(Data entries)
* begin *

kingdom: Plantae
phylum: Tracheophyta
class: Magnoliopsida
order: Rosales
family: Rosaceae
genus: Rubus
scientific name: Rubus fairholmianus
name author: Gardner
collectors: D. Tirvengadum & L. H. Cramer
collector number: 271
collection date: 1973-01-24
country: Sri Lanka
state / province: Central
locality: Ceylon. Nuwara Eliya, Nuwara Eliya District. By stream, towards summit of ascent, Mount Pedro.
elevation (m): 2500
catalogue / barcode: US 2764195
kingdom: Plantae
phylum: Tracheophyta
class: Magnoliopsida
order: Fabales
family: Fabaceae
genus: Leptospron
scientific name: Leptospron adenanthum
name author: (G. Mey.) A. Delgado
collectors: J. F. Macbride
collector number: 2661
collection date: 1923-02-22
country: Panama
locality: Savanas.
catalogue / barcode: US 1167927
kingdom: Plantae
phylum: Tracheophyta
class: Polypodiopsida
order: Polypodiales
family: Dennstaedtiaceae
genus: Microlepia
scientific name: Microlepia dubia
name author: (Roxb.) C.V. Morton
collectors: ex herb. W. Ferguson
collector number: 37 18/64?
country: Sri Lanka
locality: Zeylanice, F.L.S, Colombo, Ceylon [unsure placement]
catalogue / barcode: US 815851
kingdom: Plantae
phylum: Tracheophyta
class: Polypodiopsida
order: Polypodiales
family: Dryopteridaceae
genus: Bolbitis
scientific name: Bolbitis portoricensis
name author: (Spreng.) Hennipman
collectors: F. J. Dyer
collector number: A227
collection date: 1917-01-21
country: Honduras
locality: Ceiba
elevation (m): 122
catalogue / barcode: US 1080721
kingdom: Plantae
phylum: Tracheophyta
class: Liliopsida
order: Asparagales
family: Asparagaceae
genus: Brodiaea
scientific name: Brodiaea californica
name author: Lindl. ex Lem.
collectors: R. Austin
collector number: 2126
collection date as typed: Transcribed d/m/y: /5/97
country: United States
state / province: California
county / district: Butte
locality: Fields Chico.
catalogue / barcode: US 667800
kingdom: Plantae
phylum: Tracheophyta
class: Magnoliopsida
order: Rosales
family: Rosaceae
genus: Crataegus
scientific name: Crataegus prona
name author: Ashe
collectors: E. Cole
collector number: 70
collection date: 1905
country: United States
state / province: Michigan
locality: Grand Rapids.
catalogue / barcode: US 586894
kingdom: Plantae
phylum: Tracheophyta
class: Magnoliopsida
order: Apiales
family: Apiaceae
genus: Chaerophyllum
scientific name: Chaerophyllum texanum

* end *

* _Exercise_
Can you express the records from the line with "collector number: 37 18/64?" up to and including the line with "state / province: Michigan" as a JSON list of strings, one string per line, leaving out blank lines?

* _Reply to the task_
[
  "collector number: 37 18/64?",
  "country: Sri Lanka",
  "locality: Zeylanice, F.L.S, Colombo, Ceylon [unsure placement]",
  "catalogue / barcode: US 815851",
  "kingdom: Plantae",
  "phylum: Tracheophyta",
  "class: Polypodiopsida",
  "order: Polypodiales",
  "family: Dryopteridaceae",
  "genus: Bolbitis",
  "scientific name: Bolbitis portoricensis",
  "name author: (Spreng.) Hennipman",
  "collectors: F. J. Dyer",
  "collector number: A227",
  "collection date: 1917-01-21",
  "country: Honduras",
  "locality: Ceiba",
  "elevation (m): 122",
  "catalogue / barcode: US 1080721",
  "kingdom: Plantae",
  "phylum: Tracheophyta",
  "class: Liliopsida",
  "order: Asparagales",
  "family: Asparagaceae",
  "genus: Brodiaea",
  "scientific name: Brodiaea californica",
  "name author: Lindl. ex Lem.",
  "collectors: R. Austin",
  "collector number: 2126",
  "collection date as typed: Transcribed d/m/y: /5/97",
  "country: United States",
  "state / province: California",
  "county / district: Butte",
  "locality: Fields Chico.",
  "catalogue / barcode: US 667800",
  "kingdom: Plantae",
  "phylum: Tracheophyta",
  "class: Magnoliopsida",
  "order: Rosales",
  "family: Rosaceae",
  "genus: Crataegus",
  "scientific name: Crataegus prona",
  "name author: Ashe",
  "collectors: E. Cole",
  "collector number: 70",
  "collection date: 1905",
  "country: United States",
  "state / province: Michigan"
]